Peter’s mission is ours as well– to proclaim the Good News by feeding the sheep and tending the lambs—loving and serving the people as Jesus did during his ministry on this earth. 

But Peter would have to continue to wait for the Lord to find the strength to do what the Lord would be asking of him. 

This Season of Lent will be of the utmost importance to us as the people of God here at St Peter’s.  Hopefully, this Lenten season will coincide with the beginning of the end of the pandemic that we have endured.  This season may mark the approach of the end of our exile from our church building. 

So this season of Lent  will be the  ideal season for us to wait for the Lord. 

Let’s be intentional about waiting for the Lord, so that God can give us what we need for all that is ahead—the strength and power we will need to move fully into the future as God’s servants, caring for God’s flock in the ways that God will be calling us to do, ways that we cannot imagine or believe that we could manage.   

During the Season of Lent, I  hope that you will join me once a week in a thirty minute time of prayer each week.  We’ll open with a brief time of sharing, and then we will wait on the Lord in silence for twenty minutes, and then end with a spoken prayer.  This will be our time to go out to a “deserted place” and to pray along with Jesus. 

We will put ourselves in the presence of the everlasting God, our Creator. 

Remember, our God “does not faint or grow weary; his understanding is unsearchable.  He gives power to the faint, and strength to the powerless.  Even youths will faint and be weary, and the young will fall exhausted; but those who wait for the Lord shall renew their strength, they shall mount up with wings like eagles, they shall run and not be weary, they shall walk and not be faint.” 

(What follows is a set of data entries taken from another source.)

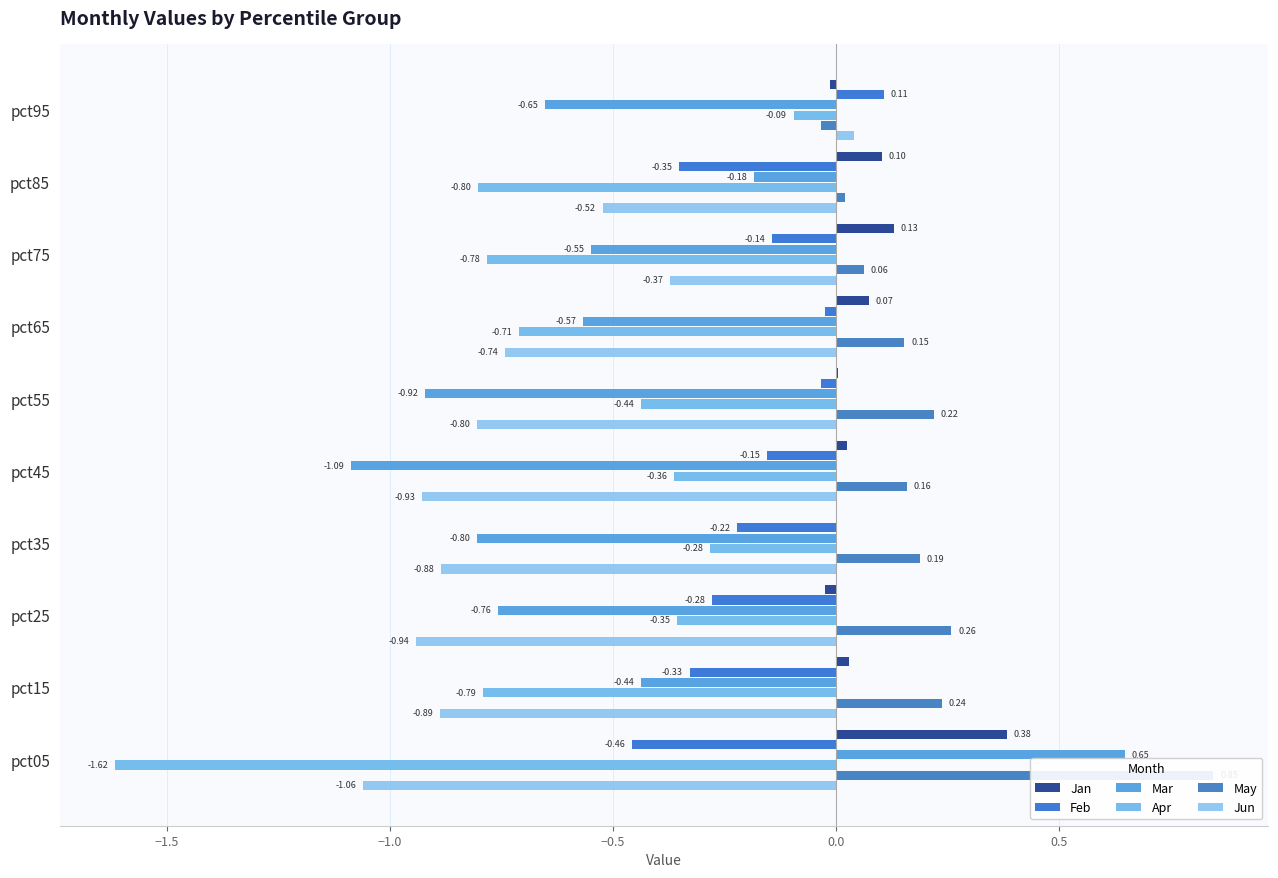

What are all the series names shown in the legend?

Jan, Feb, Mar, Apr, May, Jun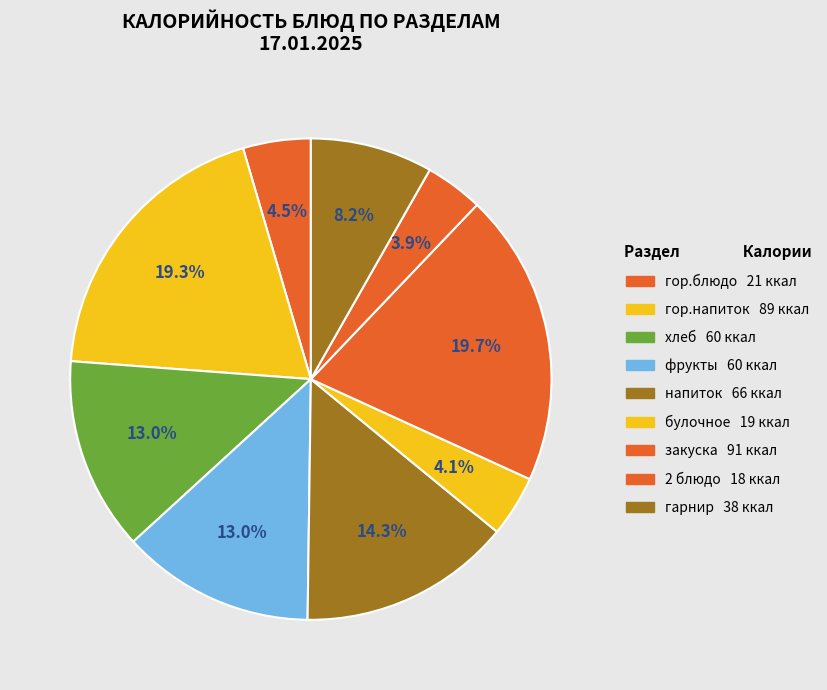

Does any single category account for the majority?

No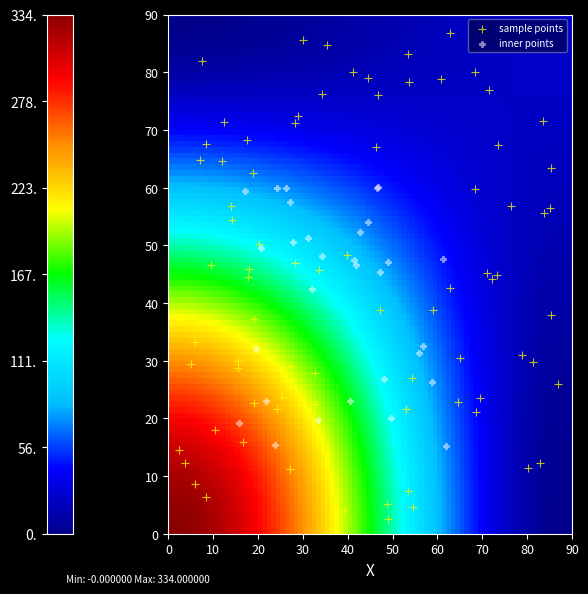

Which series has the widest spread of Y values?

sample points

Someday, we will return to our building, as the Israelites returned to Jerusalem.  And if we have been waiting for the Lord, we will not be simply returning to the past, but we will be entering the resurrection future that God has already laid out for us. 

As we wait, God will renew our strength, and we will mount up with wings like eagles, and we shall run and not be weary and we shall walk and not faint when we have the opportunity to move ahead on the paths of service that we cannot yet see, following our Lord and Savior, who will be with us through all that lies ahead.   

So may we wait on the Lord, so that our God can renew our strength and give us the power to do infinitely more than we could ask or imagine as we serve the Lord and give God the glory.